YT Industries are a German brand who pack a serious punch in mainland Europe. Only selling direct to the customer makes their prices super-low, so although the Romp dirt jump/four-cross bike looks expensive, it isn't. It punches well above its price, with a stiff, light and well made frame, and decent finishing kit.
Ride & handling: BMX track demon that's light enough to use for the odd trail jaunt too
There’s no disputing that the designers of this bike never intended for it to be used for ambling round cross-country trails, but take it somewhere with descents that you can really attack and climbs you can stand up and stomp your way up, and the Romp does the job very well.
That’s mainly thanks to its relatively light weight (less than 2.5kg for the frame), because the gearing, with a close-ratio 11-26 cassette and 36-tooth chainring, really isn’t suited to uphill duty. The 10-speed setup worked perfectly once tweaked – it needed a bit of a fiddle when the bike arrived.
It was the BMX track that really brought out the best in the Romp, and no wonder – it’s the same frame that YT's four-cross team roll out on. Boy is the frame stiff. There’s no sign of flex whatsoever, which did lead to the occasional harsh cased landing, but when it came to putting the power down the Romp just… romped! Even down to details like the freehub’s engagement being positive and fast, the YT just wants to get going – fast.
As well as the 135x12mm bolt-through rear end, the Marzocchi DJ fork has a 20mm axle and tapered steerer to match the head tube, which further increases the stiffness of the frame. The fork’s air preload valve came in useful when different riders hopped on – we never felt the need to do any more than just grab a shock pump.
The fork remained composed, no matter what we threw at it – including some pretty heavy landings over some big jumps at Birmingham’s European-standard BMX track – and remained plush and predictable whatever was going on underneath the wheels.
With the chainstay length set about halfway along its adjustable dropout, some of our shorter test riders had issues with pushing the back wheel of the bike down into a manual over sharp transitions, but with a quick adjustment to the shortest setting, the bike was back to comfortably sitting with the front wheel aloft.
The low weight of the bike and the lightweight wheelset combine to make the YT more air-friendly than EasyJet, with the only emissions being the ones you’re hollering after jumping higher than before.

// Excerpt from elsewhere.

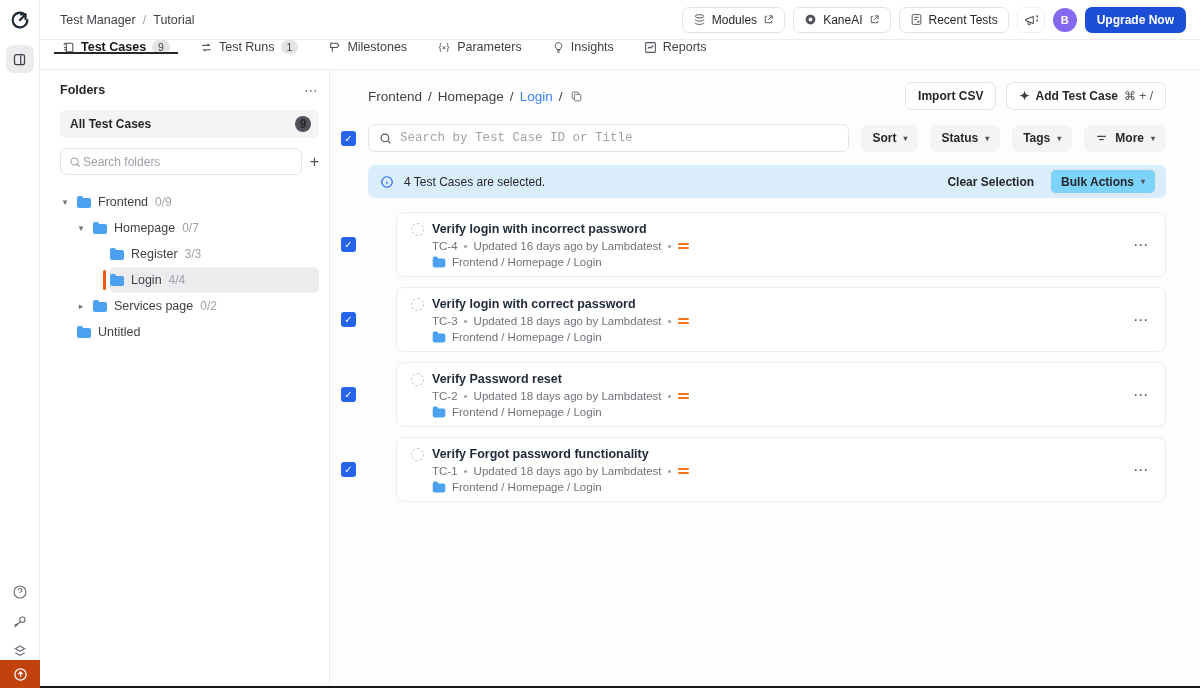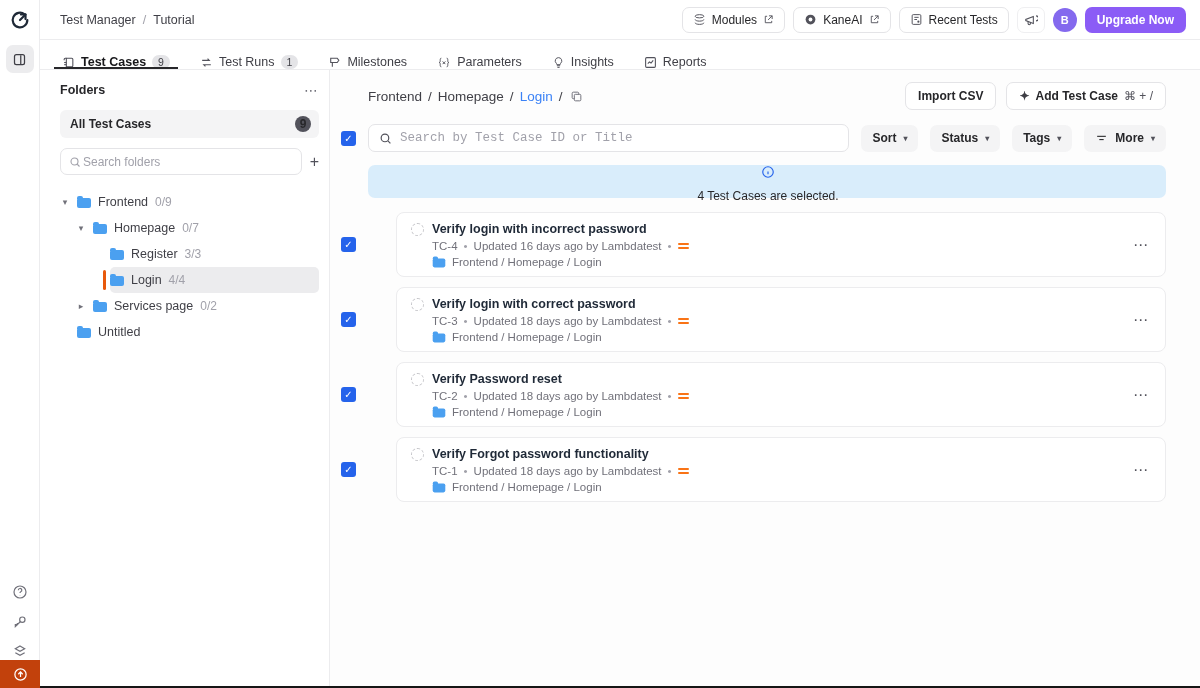"Upgrade Now" .upgrade-btn { background: #8b5cf6 -> #1d4ed8 }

It’s almost too light at times, and we did have to tone it down at the local jump spot after going in at the usual speed but overjumping everything. Once we were used to it, it could really be pushed high and was confidence inspiring even when we were confusing our own ability level with that of the bike.
Frame & equipment: Pro four-cross developed chassis; excellent kit for the price
The YT oozes quality. The graphics on the frame might not be to everyone’s tastes but the finish is top notch. The Romp is constructed from 7005 T-6 aluminium, and its smooth frame profile is largely thanks to the hydroformed down tube and low-slung top tube, which also keeps standover height to a minimum. The wheelbase adjusters add versatility and are easy to use.
The spec for the money on the Romp could almost be described as bonkers. SRAM’s 10-speed X9 shifter and mech aren’t usually seen until bikes get considerably more expensive. The 20mm axle Marzocchi DJ fork has a useful air preload as well as rebound adjustment and isn’t as heavy as you’d expect. Truvativ Descendant cranks provide a stiff power transfer to match the frame, and the bar and stem come from Truvativ’s Holzfeller range.
The wheels are built with reputable Alex FR30 rims and Division (YT’s own brand) hubs, which are all sealed-bearing units. They keep grip with the ever-popular Kenda Small Block Eight tyres. Avid’s Elixir 3 brakes are proven reliable, powerful stoppers too. The value of the YT is highlighted by the fact that it even comes with some really nice quality, sealed-bearing, magnesium bodied pedals.